### Task to complete
Since pictures are not wanted, repeat only the text of the records, word for word.

[Transcribed page contents]
____________________

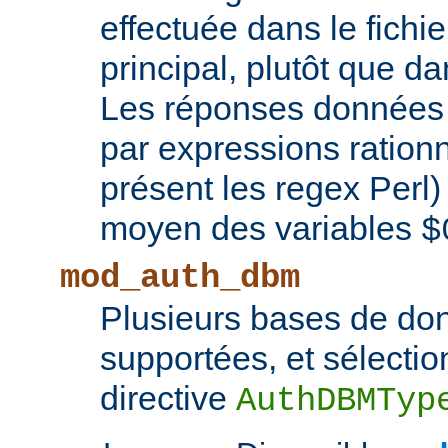
effectuée dans le fichie
principal, plutôt que d
Les réponses données 
par expressions rationn
présent les regex Perl
moyen des variables
$
mod_auth_dbm
Plusieurs bases de d
supportées, et sélectio
directive
AuthDBMTyp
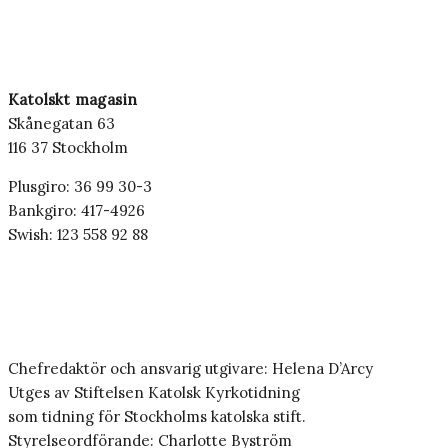
Katolskt magasin
Skånegatan 63
116 37 Stockholm
Plusgiro: 36 99 30-3
Bankgiro: 417-4926
Swish: 123 558 92 88
Chefredaktör och ansvarig utgivare: Helena D’Arcy
Utges av Stiftelsen Katolsk Kyrkotidning
som tidning för Stockholms katolska stift.
Styrelseordförande: Charlotte Byström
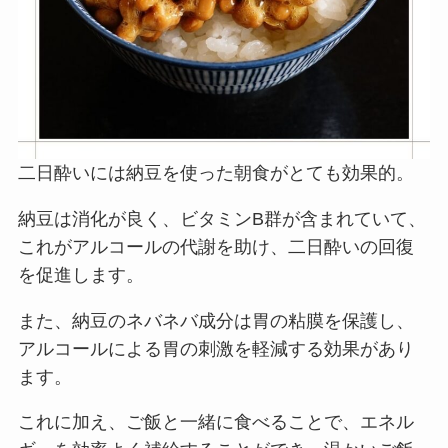
二日酔いには納豆を使った朝食がとても効果的。
納豆は消化が良く、ビタミンB群が含まれていて、
これがアルコールの代謝を助け、二日酔いの回復
を促進します。
また、納豆のネバネバ成分は胃の粘膜を保護し、
アルコールによる胃の刺激を軽減する効果があり
ます。
これに加え、ご飯と一緒に食べることで、エネル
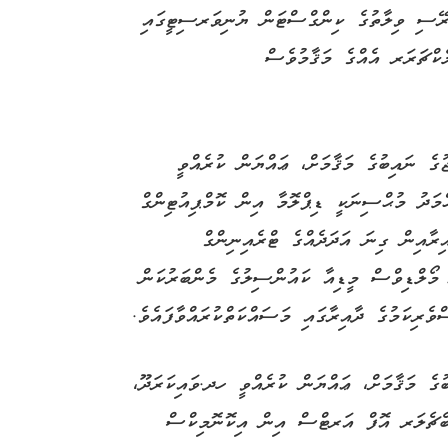
ިރޭސި ވިލާތުގެ ކިންގްސްޓަން ޔުނިވަރސިޓީގައި
ކްޗަރަރ އެއްގެ މަޤާމުވެސް
ެ ނައިބުގެ މަޤާމަށް، ޢައްޔަން ކުރެއްވީ
މަދު މުޙްސިނަކީ ޑިޕްލޮމާ އިން ކޮމްޕިއުޓިންގް
ިރާއިން ގިނަ އަދަދެއްގެ ޓްރެއިނިންގް
 މޯލްޑިވްސް މީޑިއާ ކައުންސިލުގެ މެންބަރުކަން
ެރިކަމުގެ ދާއިރާގައި މަސައްކަތްކުރައްވާފައެވެ.
ގެ މަޤާމަށް، ޢައްޔަން ކުރެއްވީ ހދ.ވައިކަރަދޫ،
ބެޗެލަރ އޮފް އަރޓްސް އިން އިކޮނޮމިކްސް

____________________

### Response
effectuée dans le fichie
principal, plutôt que d
Les réponses données 
par expressions rationn
présent les regex Perl
moyen des variables
$
mod_auth_dbm
Plusieurs bases de d
supportées, et sélectio
directive
AuthDBMTyp
Katolskt magasin
Skånegatan 63
116 37 Stockholm
Plusgiro: 36 99 30-3
Bankgiro: 417-4926
Swish: 123 558 92 88
Chefredaktör och ansvarig utgivare: Helena D’Arcy
Utges av Stiftelsen Katolsk Kyrkotidning
som tidning för Stockholms katolska stift.
Styrelseordförande: Charlotte Byström
二日酔いには納豆を使った朝食がとても効果的。
納豆は消化が良く、ビタミンB群が含まれていて、
これがアルコールの代謝を助け、二日酔いの回復
を促進します。
また、納豆のネバネバ成分は胃の粘膜を保護し、
アルコールによる胃の刺激を軽減する効果があり
ます。
これに加え、ご飯と一緒に食べることで、エネル
ިރޭސި ވިލާތުގެ ކިންގްސްޓަން ޔުނިވަރސިޓީގައި
ކްޗަރަރ އެއްގެ މަޤާމުވެސް
ެ ނައިބުގެ މަޤާމަށް، ޢައްޔަން ކުރެއްވީ
މަދު މުޙްސިނަކީ ޑިޕްލޮމާ އިން ކޮމްޕިއުޓިންގް
ިރާއިން ގިނަ އަދަދެއްގެ ޓްރެއިނިންގް
 މޯލްޑިވްސް މީޑިއާ ކައުންސިލުގެ މެންބަރުކަން
ެރިކަމުގެ ދާއިރާގައި މަސައްކަތްކުރައްވާފައެވެ.
ގެ މަޤާމަށް، ޢައްޔަން ކުރެއްވީ ހދ.ވައިކަރަދޫ،
ބެޗެލަރ އޮފް އަރޓްސް އިން އިކޮނޮމިކްސް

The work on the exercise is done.